In the summer, no place is more alive. The gay bars, spilling color and glitter onto the tourist-clotted streets. Artists painting in front yards and down at the shore. The smells of saltwater taffy and fried clams. In the winter the excitement dies down, except for the year-rounders, the writers, and a few barnacled souls drinking away the brooding, cold days.
Located at the very tip of Cape Cod, this historical seaside community has long attracted artists, dreamers, outsiders, and those seeking reinvention. Its rich cultural history, dramatic coastline, and close-knit community provide the perfect backdrop for a story where memory, belonging, and long-buried secrets collide.
Throughout the novel, Provincetown is more than a setting. It becomes a force that shapes the characters, deepens the mystery, and reminds readers that the past is never so far out at sea that it won’t return again with the tide.

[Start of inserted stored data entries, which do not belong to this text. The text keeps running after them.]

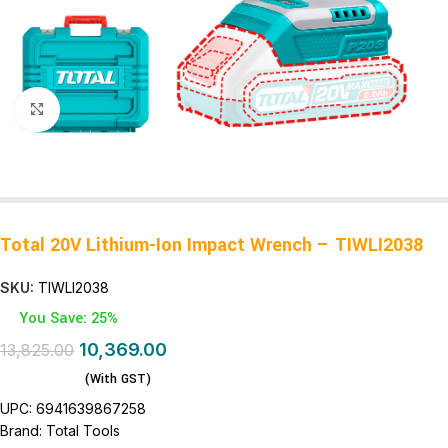
Click to enlarge
Total 20V Lithium-Ion Impact Wrench – TIWLI2038
SKU:
TIWLI2038
You Save: 25%
10,369.00
13,825.00
(With GST)
UPC:
6941639867258
Brand:
Total Tools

Sisters Pia and Jenn Cutter are thrust back into the chaos of their often turbulent childhood by the death of their father, a renowned Cape Cod artist and lifelong drinker old enough to be their grandfather.
While the famous around them made creative history, Pia and Jenn spent their childhood summers in Provincetown in blissful ignorance of adult matters. Instead, they focused on doing whatever kid stuff they wanted under the blazing sun, in the cooling sea, and amid colorful shelves of penny candy.

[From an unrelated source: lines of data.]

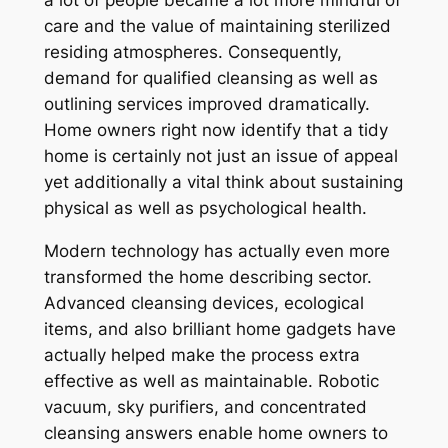
a lot of people became a lot more mindful of
care and the value of maintaining sterilized
residing atmospheres. Consequently,
demand for qualified cleansing as well as
outlining services improved dramatically.
Home owners right now identify that a tidy
home is certainly not just an issue of appeal
yet additionally a vital think about sustaining
physical as well as psychological health.
Modern technology has actually even more
transformed the home describing sector.
Advanced cleansing devices, ecological
items, and also brilliant home gadgets have
actually helped make the process extra
effective as well as maintainable. Robotic
vacuum, sky purifiers, and concentrated
cleansing answers enable home owners to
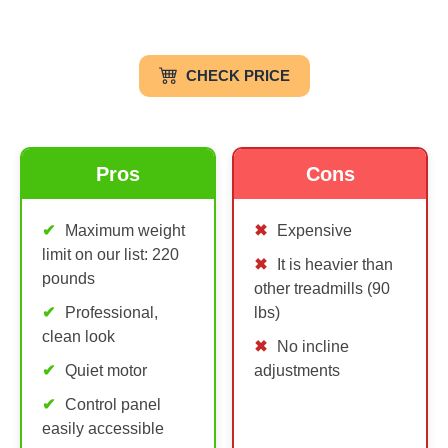
CHECK PRICE
Pros
Cons
Maximum weight
Expensive
limit on our list: 220
It is heavier than
pounds
other treadmills (90
Professional,
lbs)
clean look
No incline
Quiet motor
adjustments
Control panel
easily accessible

But now as adults, out of nowhere, town locals begin attempting to erase them from their father’s life and their shared history. Someone then steals their father’s corpse, and a mysterious stranger surfaces, claiming to be the real and only daughter of the old artist. Who the hell’s this “daughter”? The sisters feel on the edge of an ancient cliff, facing an impossible choice: Do they protect themselves from the old craziness, or drop anchor and fight?
Pia and Jenn have no idea how deeply twisted are the crimes against them.